BRCA1 promoter methylation quantitative PCR assays
DNA methylation-sensitive and methylation-dependent restriction enzymes were used to selectively digest unmethylated or methylated genomic DNA, respectively. Post-digest DNA was quantified by real-time PCR using a 344-bp PCR-generated primer that spanned BRCA1 exon 1. The relative concentrations of differentially methylated DNA are determined by comparing the amount of each digest with that of a mock digest. A cutoff of 10% was used to define samples as “methylated”.
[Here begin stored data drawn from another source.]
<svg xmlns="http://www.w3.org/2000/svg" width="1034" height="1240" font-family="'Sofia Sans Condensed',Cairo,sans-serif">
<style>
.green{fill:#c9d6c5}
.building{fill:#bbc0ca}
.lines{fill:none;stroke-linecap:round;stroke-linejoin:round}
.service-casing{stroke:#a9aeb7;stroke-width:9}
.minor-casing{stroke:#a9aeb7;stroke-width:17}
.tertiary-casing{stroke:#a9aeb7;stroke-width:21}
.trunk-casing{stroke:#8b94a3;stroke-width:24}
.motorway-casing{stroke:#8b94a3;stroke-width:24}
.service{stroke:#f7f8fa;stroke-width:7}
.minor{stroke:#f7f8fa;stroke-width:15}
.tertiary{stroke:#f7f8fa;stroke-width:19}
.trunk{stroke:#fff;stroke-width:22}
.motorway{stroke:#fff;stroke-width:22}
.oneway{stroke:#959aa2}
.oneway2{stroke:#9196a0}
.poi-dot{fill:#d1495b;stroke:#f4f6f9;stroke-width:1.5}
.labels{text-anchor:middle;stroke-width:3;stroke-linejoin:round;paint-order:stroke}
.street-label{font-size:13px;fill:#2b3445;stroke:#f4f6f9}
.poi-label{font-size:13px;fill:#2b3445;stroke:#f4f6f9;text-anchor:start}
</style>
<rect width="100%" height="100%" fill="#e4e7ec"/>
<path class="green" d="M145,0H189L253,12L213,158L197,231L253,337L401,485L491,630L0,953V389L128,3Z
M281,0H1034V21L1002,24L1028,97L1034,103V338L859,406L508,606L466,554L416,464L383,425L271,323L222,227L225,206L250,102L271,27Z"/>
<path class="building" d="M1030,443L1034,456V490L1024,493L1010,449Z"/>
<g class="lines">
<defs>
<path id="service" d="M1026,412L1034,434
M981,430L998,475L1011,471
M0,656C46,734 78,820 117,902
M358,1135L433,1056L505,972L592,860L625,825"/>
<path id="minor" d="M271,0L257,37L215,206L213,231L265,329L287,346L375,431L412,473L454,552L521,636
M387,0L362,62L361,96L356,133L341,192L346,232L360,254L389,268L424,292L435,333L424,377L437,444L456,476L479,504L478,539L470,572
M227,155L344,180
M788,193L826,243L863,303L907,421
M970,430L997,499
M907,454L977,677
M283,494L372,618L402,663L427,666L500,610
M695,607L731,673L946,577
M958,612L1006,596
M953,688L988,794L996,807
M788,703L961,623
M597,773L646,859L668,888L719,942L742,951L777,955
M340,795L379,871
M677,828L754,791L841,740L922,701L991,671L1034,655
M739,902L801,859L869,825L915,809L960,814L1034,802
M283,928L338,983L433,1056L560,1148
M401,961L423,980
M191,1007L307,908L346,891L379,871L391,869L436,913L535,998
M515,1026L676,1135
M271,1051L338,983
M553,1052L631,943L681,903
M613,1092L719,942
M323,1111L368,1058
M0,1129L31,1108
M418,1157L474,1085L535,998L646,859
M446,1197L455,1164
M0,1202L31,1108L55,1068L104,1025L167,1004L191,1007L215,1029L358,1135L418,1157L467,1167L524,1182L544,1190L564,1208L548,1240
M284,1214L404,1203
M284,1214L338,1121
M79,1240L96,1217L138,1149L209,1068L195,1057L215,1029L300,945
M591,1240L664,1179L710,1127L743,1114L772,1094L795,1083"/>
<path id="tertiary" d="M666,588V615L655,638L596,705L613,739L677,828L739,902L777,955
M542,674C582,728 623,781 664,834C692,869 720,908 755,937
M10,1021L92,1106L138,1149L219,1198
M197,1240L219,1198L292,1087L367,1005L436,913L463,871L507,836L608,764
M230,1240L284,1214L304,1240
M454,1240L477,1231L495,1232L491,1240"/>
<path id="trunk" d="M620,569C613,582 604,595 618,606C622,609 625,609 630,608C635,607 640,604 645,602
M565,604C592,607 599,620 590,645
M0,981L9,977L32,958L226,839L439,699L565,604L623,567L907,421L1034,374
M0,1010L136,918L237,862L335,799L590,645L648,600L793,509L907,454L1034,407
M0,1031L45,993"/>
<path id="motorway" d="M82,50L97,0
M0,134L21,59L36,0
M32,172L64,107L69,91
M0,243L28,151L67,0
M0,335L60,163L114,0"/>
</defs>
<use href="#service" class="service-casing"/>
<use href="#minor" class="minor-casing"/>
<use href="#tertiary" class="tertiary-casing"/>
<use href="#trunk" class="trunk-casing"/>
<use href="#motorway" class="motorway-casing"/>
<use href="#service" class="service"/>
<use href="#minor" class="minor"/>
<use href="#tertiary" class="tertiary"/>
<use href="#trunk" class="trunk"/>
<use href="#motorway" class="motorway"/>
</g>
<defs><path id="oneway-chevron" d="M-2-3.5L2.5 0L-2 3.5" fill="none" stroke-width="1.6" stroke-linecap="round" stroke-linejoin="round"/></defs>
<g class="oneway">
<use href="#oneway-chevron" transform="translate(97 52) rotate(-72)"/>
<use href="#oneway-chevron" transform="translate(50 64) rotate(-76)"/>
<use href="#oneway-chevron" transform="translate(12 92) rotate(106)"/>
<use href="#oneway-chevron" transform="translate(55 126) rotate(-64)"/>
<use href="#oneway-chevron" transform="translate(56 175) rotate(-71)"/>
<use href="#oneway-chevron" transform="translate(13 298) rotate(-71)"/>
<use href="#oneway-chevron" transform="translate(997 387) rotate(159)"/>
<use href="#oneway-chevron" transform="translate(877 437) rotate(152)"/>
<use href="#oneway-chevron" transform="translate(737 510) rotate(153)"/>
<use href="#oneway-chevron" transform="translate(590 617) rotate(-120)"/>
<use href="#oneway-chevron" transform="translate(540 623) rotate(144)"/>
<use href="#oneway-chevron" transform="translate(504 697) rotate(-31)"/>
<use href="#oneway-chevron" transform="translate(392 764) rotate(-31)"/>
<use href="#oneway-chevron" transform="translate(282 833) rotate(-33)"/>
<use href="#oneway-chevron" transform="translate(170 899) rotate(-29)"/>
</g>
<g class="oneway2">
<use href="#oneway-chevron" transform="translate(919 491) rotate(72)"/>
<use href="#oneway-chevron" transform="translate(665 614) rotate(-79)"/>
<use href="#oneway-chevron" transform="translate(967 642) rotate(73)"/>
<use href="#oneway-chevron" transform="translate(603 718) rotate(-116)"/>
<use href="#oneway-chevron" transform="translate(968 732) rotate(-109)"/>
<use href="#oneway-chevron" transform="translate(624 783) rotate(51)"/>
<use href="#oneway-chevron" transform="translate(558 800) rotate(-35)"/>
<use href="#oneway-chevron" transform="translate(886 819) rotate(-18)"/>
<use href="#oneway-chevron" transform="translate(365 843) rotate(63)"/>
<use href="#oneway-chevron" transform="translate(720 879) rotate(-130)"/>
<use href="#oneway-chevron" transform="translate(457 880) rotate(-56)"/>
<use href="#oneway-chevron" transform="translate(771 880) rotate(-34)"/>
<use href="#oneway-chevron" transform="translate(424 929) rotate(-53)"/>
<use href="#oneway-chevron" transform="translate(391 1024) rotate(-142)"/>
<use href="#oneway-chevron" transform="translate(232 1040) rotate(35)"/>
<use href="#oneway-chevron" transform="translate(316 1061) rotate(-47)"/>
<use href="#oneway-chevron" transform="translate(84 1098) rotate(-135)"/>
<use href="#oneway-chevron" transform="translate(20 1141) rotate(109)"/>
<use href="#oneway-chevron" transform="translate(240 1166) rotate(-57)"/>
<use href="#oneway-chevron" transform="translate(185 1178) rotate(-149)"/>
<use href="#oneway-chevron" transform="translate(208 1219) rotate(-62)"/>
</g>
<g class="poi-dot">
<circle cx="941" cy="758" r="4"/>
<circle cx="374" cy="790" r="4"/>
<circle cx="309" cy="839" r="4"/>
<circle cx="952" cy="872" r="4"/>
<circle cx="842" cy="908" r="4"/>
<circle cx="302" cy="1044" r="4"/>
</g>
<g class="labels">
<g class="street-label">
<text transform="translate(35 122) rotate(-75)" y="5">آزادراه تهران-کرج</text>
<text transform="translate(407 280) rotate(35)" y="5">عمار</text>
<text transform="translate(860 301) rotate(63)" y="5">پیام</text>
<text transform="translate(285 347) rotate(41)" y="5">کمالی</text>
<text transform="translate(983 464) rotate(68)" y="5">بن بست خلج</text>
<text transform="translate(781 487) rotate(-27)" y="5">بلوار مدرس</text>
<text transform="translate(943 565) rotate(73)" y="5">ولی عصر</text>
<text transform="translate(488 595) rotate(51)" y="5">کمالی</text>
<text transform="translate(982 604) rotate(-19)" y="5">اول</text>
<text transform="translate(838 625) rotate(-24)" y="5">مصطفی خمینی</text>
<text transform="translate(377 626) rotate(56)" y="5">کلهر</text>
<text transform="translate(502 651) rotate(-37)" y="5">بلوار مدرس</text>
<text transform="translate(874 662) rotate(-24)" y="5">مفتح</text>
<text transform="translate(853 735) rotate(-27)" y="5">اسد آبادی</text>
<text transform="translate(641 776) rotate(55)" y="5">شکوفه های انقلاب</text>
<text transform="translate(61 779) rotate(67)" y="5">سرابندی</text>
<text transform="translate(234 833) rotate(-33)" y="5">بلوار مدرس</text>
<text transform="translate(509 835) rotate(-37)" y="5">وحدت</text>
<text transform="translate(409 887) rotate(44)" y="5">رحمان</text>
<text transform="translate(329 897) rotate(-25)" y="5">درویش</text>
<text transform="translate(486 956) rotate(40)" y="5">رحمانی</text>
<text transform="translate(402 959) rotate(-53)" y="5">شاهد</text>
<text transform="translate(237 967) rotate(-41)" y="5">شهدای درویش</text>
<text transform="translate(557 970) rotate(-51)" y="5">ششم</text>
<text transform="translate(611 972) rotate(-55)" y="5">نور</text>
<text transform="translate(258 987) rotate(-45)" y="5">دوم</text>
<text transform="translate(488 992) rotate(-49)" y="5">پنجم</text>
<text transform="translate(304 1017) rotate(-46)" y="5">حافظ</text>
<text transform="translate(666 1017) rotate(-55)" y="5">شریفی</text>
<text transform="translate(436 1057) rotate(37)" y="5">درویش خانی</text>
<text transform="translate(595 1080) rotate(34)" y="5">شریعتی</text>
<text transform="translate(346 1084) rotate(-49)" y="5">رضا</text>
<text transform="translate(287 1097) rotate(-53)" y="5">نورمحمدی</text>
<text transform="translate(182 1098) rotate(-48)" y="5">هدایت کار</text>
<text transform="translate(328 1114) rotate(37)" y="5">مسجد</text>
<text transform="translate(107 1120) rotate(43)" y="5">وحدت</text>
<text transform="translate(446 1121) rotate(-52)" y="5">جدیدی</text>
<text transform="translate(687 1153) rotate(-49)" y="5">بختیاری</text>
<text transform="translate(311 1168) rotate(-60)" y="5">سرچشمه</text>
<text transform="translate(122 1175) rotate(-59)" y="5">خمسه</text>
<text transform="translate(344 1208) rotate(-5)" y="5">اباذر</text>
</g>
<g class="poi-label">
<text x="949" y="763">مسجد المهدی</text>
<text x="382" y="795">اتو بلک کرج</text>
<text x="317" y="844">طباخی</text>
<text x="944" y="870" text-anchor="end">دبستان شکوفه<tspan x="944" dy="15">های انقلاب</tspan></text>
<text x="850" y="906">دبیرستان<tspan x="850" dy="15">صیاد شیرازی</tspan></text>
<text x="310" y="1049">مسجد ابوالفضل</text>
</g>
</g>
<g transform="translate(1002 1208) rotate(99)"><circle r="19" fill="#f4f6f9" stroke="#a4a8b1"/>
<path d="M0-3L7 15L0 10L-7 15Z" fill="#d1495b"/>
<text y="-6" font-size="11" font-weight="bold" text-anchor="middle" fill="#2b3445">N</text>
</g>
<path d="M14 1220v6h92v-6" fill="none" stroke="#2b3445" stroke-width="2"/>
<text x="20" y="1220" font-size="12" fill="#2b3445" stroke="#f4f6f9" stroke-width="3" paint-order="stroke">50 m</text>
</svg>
The definition of BRCA1/2-deficiency
BRCA1/2-deficiency is defined as either (i) one deleterious mutation in BRCA1 or BRCA2, with LOH in the wild-type copy or (ii) two deleterious mutations in the same gene or (iii) promoter methylation of BRCA1 with LOH in the wild-type copy.
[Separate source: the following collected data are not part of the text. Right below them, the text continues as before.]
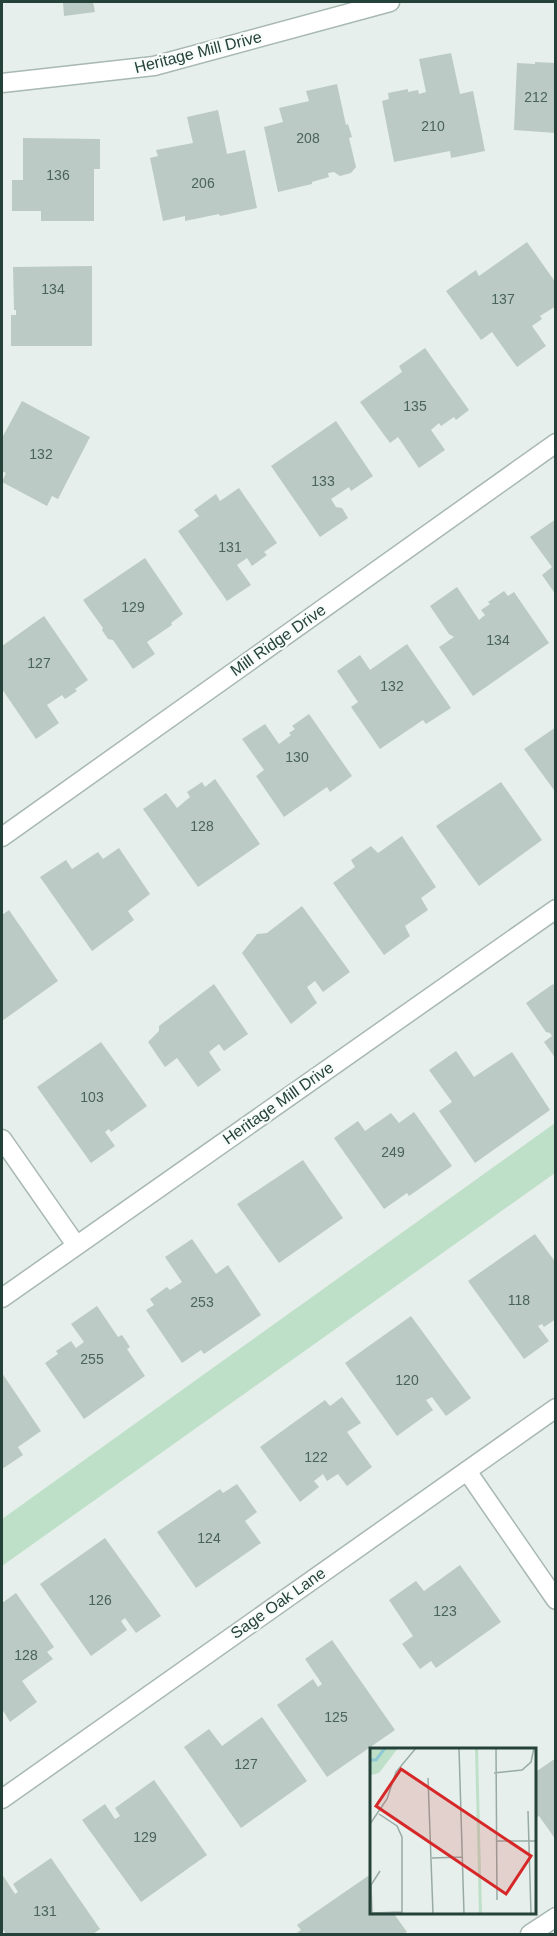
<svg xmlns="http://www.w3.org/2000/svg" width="557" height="1936" viewBox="0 0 557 1936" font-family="Arial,sans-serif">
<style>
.green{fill:#bfe0c8}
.building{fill:#bbcac4}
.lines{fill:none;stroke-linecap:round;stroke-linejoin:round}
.street-casing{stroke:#a8b8b2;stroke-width:21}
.street{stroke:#fff;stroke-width:18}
.labels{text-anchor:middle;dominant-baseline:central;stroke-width:4.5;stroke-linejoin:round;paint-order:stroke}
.number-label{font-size:14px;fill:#4a645c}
.street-label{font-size:16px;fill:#24423a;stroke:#f7fbf9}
.inset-river{fill:none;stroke:#8ec9d4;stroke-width:3}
.inset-road{fill:none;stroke:#98aaa4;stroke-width:1.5}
.view{fill:#d62828;fill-opacity:0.15;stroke:#d62828;stroke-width:3}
.inset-edge{fill:none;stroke:#24423a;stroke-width:3}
</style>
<rect width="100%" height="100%" fill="#e6efeb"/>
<path class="green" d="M555,1123V1173L2,1566V1519Z"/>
<g class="building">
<path d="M63,2H93L95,12L64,16Z"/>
<path d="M451,53L460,94L473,91L485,151L451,158L450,151L394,162L382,101L389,99L388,93L408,89V92L418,90L419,94L426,92L419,59Z"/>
<path d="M535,62L556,63V133L514,130L517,63L535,64Z"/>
<path d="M337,84L346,125L348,124L352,137L349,138L356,167L351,173L340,176L334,172L328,173L329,177L312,182V184L278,192L264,127L283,122L279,108L309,101L306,91Z"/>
<path d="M218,110L227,154L245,150L257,208L220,216L219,214L185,221V216L163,221L150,158L158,156L156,150L193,143L187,117Z"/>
<path d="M23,138L100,139V169H94V221H41V211H12V180H23Z"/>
<path d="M527,242L556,283V306L540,316L542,319L532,326L546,346L517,367L492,332L481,340L446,291L476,270L479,276Z"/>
<path d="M92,266V346H11V315H16V310H14L13,267Z"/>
<path d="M425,348L469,410L456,420L454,417L441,426L439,423L431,430L445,450L419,468L398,437L390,443L360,402L402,372L399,366Z"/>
<path d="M22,401L90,437L58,499L52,496L47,506L2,482L6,473L2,471V438Z"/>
<path d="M336,421L373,476L351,491L349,487L331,499L336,507L342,508L348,518L320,537L271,466Z"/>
<path d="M239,488L277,543L264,552L267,555L252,566L247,558L237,565L251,585L227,601L178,531L199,516L194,510L216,494L220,501Z"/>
<path d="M556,519V595L542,575L552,567L530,537Z"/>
<path d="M145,558L183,614L171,623L172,625L147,642L155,654L133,669L113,640L108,639L102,630L103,628L83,600Z"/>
<path d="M457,587L479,620L485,615L481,610L490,604L488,602L504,591L508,596L514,592L549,643L473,696L439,647L454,637L449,634L430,606Z"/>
<path d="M44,616L88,680L75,689L77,691L65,699L62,695L47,705L59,723L36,739L2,689V646Z"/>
<path d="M407,644L451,708L426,724L423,720L380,749L351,707L358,702L337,671L360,655L370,670Z"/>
<path d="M309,714L352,776L330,792L327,787L284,817L256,776L264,770L242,739L265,724L279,744L291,735L289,733L295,729L292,726Z"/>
<path d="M556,727V789L554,790L524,749Z"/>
<path d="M215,779L260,844L198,887L143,809L166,793L177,808L190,797L187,792L202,782L205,787Z"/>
<path d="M501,782L542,840L479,886L436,826Z"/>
<path d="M402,836L436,887L421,898L428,910L405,926L410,936L384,955L333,883L355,867L351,860L371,846L378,853Z"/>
<path d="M119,848L150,894L128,911L134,920L92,951L40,877L66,860L72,869L98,852L103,859Z"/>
<path d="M302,906L350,972L323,992L315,981L307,987L317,1003L291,1024L242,953L257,934L267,933Z"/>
<path d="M9,910L58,981L2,1021V915Z"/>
<path d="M214,984L248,1034L224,1051L219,1044L209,1052L221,1070L198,1087L177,1058L165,1067L148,1042L159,1031V1026Z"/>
<path d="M553,984L556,988V1059L544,1042L552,1036L550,1033L546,1032L526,1003Z"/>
<path d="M101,1042L147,1106L111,1132L109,1129L105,1132L115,1146L91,1163L37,1087Z"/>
<path d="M456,1051L474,1077L512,1052L550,1110L475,1163L439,1111L452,1102L429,1070Z"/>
<path d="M414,1112L452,1166L409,1196L407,1193L384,1209L334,1138L358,1121L365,1131L391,1113L399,1123Z"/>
<path d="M303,1160L343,1218L279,1263L237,1204Z"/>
<path d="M535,1234L556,1263V1319L544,1327L542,1324L538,1326L549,1341L524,1359L468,1281Z"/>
<path d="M192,1239L216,1274L228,1265L261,1315L204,1354L201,1350L182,1363L146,1310L154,1305L150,1299L167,1287L170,1290L182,1282L165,1257Z"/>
<path d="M97,1306L118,1337L122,1335L130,1347L127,1349L145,1376L84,1419L45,1363L58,1354L56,1351L71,1341L76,1348L84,1342L71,1324Z"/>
<path d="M411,1316L471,1398L446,1416L432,1397L426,1400L433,1410L397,1436L345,1363Z"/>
<path d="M2,1373L41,1431L18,1447L23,1455L2,1469Z"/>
<path d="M342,1397L361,1423L347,1432L372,1467L347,1486L338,1474L327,1481L323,1474L314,1481L319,1487L300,1502L260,1447L325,1400L330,1406Z"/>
<path d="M237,1484L257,1512L245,1521L261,1543L196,1588L157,1532L220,1489L223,1493Z"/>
<path d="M105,1538L161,1616L136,1633L125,1618L121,1621L127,1630L91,1656L40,1584Z"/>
<path d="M460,1565L501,1622L436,1668L431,1661L420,1669L402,1644L413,1636L389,1600L416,1581L424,1591Z"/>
<path d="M16,1593L54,1647L47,1652L53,1659L22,1681L37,1702L10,1722L2,1709V1603Z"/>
<path d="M332,1640L395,1730L327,1777L277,1705L313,1679L318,1687L322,1684L305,1659Z"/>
<path d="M262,1717L307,1781L241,1828L184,1747L209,1729L222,1746Z"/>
<path d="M556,1758V1840L539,1816L534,1818V1773Z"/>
<path d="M154,1780L207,1855L141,1902L82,1820L105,1804L115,1819L120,1816L115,1808Z"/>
<path d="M51,1858L100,1929L93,1934H6L2,1928V1874L15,1894L18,1892L13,1884Z"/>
<path d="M368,1876L371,1880V1914H394L407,1932L403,1934H295L301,1930L297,1925Z"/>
</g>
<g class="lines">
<g class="street-casing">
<g id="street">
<path d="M2,83L154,66L390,2"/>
<path d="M2,837L556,443"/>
<path d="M2,1139L76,1245"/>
<path d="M2,1298L556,909"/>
<path d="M467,1471L556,1600"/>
<path d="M2,1799L556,1408"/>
<path d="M530,1934L556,1917"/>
</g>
</g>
<use href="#street" class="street"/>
</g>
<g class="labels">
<g class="number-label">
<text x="536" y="97">212</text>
<text x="433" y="126">210</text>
<text x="308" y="138">208</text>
<text x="58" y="175">136</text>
<text x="203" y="183">206</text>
<text x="53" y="289">134</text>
<text x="503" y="299">137</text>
<text x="415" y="406">135</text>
<text x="41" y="454">132</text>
<text x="323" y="481">133</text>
<text x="230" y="547">131</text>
<text x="133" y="607">129</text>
<text x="498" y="640">134</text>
<text x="39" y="663">127</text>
<text x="392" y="686">132</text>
<text x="297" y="757">130</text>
<text x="202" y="826">128</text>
<text x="92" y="1097">103</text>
<text x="393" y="1152">249</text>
<text x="519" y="1300">118</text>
<text x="202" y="1302">253</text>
<text x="92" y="1359">255</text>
<text x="407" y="1380">120</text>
<text x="316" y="1457">122</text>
<text x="209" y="1538">124</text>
<text x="100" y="1600">126</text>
<text x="445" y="1611">123</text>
<text x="26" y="1655">128</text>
<text x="336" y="1717">125</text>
<text x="246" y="1764">127</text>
<text x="145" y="1837">129</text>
<text x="45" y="1911">131</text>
</g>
<g class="street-label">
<text transform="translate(198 52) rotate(-14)">Heritage Mill Drive</text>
<text transform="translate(278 640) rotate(-35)">Mill Ridge Drive</text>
<text transform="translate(278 1103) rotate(-35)">Heritage Mill Drive</text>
<text transform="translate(278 1603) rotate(-35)">Sage Oak Lane</text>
</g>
</g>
<g transform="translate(370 1748)">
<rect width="166" height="166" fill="#e6efeb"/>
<path d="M0,0H28L9,25L1,27ZM105,0H108L112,166H109Z" fill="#bfe0c8"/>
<path class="inset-river" d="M1,12H6L15,0"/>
<path class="inset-road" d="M89,0L94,166M126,0L127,152M124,25L152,22L161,14L164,0M58,30L63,166M0,33V0M158,63L161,166M9,66L27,78L32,89V166M0,76L17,51L26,24L46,0M126,93H167M62,110L93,109M2,165L32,164M2,166L1,137L10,123"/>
<path class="view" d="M31,21L161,108L136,146L6,58Z"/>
<rect width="166" height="166" class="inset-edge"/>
</g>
<rect width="557" height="1936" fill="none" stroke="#24423a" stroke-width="6"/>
</svg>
Affymetrix OncoScan™ assay
The Affymetrix OncoScan™ assay utilizes the Molecular Inversion Probe (MIP) assay technology for the detection of SNP genotyping, and has subsequently been used for identifying other types of genetic variation including focal insertions and deletions, large fragment CNV, LOH, and even somatic mutation. This assay has been shown over time to perform well with highly degraded DNA, such as that derived from FFPE- preserved tumor samples of various ages and with < 100 ng DNA of starting material, thus making the assay a natural choice in cancer clinical research. This assay captured the alleles of 217,611 SNPs and then the original CEL files were obtained by Affymetrix Genechip Scanner were converted to the OSCHP files by Chromosome Analysis Suite 3.0.
Statistical analysis
All statistical analysis was conducted using R version 3.6.1 (R Core Team, 2013) with an α of 0.05. The statistical tools employed in this study include Student's t-test and one-way ANOVA analysis of variance. All reported P values were two-sided. P < 0.05 was considered to be statistically significant. The Pearson correlation were used to evaluating the consistency of two different methods. The two-dimensional normal distribution function was used to remove outliers. Same distribution statistical test was used to compare the difference between adjacent fragments. DBSCAN density clustering algorithm was used to identify different genotypes.